Instructions for the task: Extract the text from every row below verbatim, omitting the pictures.

Dataset records:
*** Begin section ***

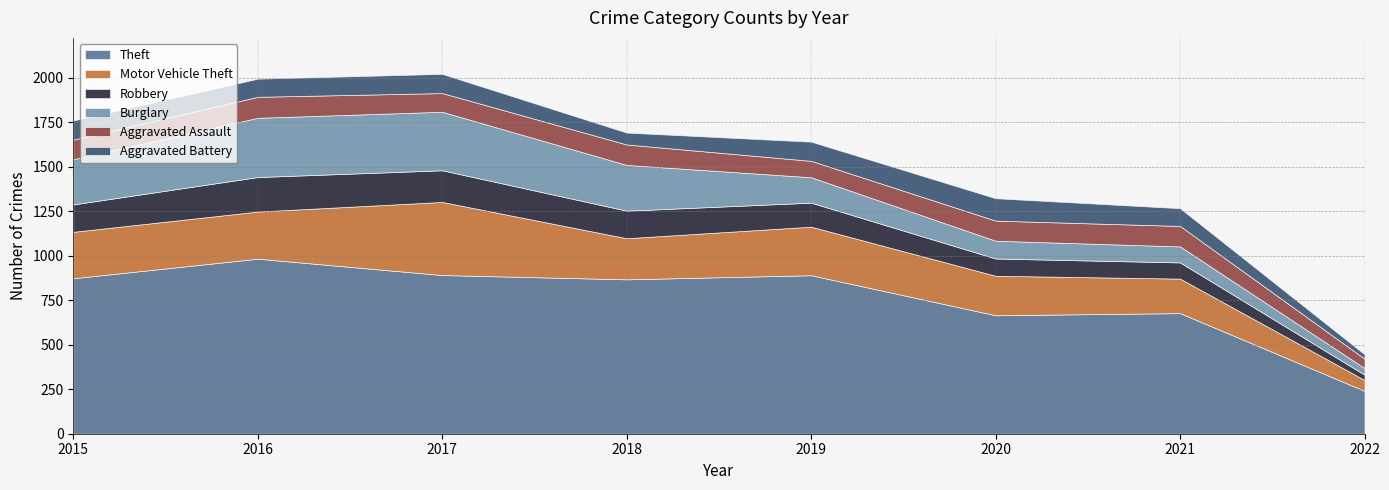

What is the spread (max minus min) of values at 2017?

787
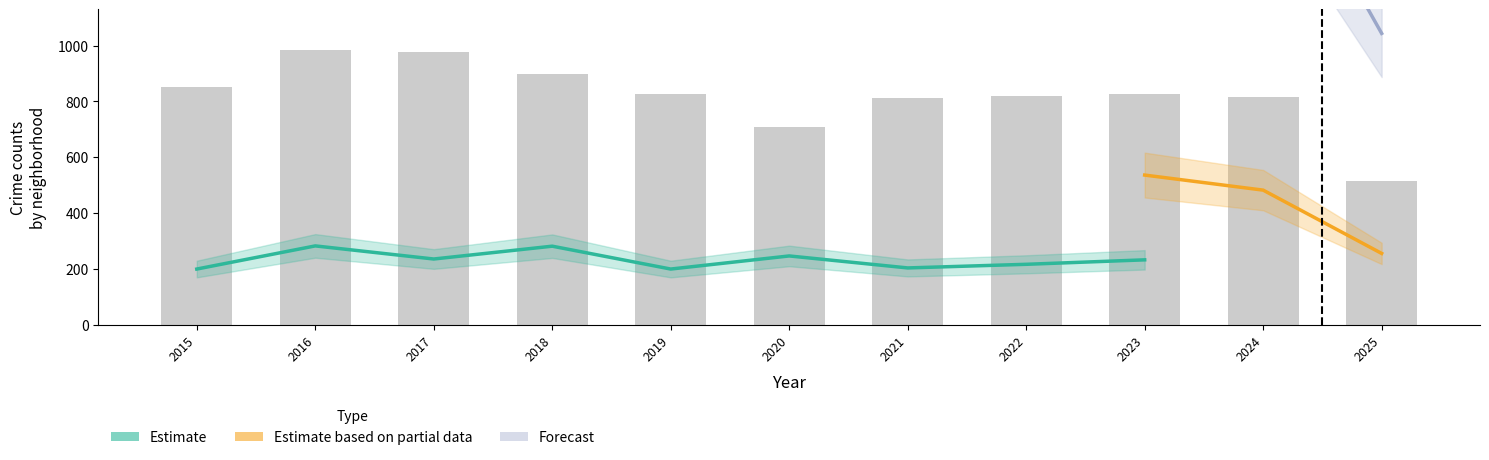

How many groups of bars are there?

11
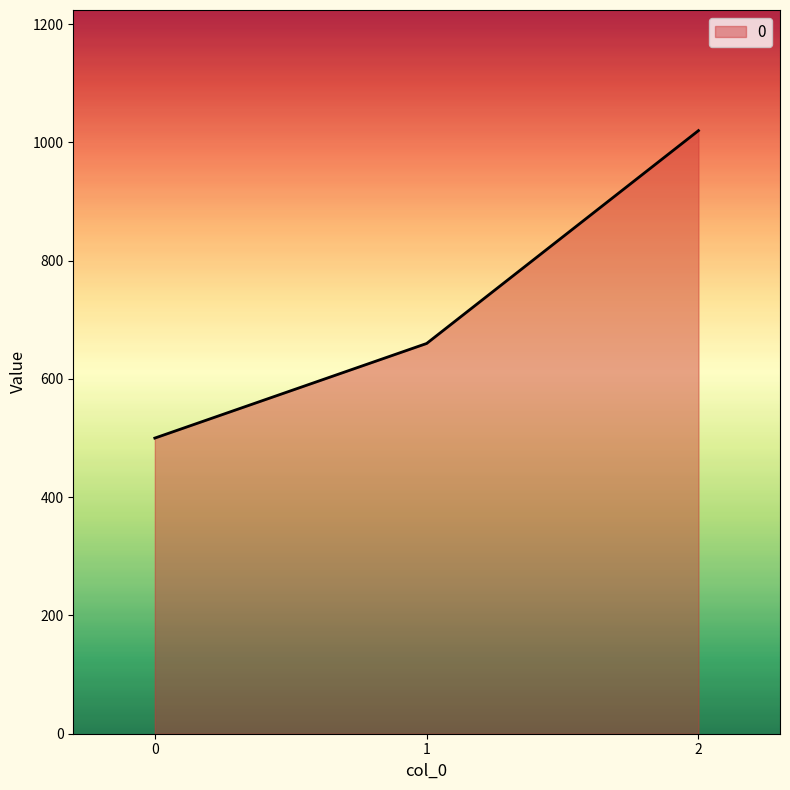

How many distinct data groups are displayed?

1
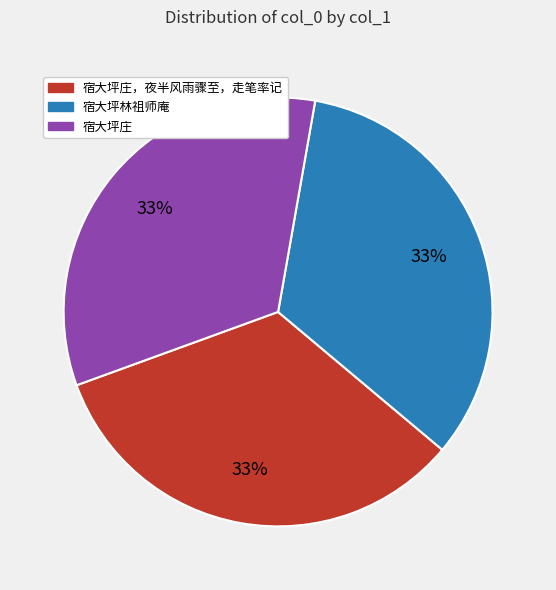

Is there any slice that represents more than half of the pie?

No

*** End section ***

Your solution:
What is the spread (max minus min) of values at 2017?

787

How many groups of bars are there?

11

How many distinct data groups are displayed?

1

Is there any slice that represents more than half of the pie?

No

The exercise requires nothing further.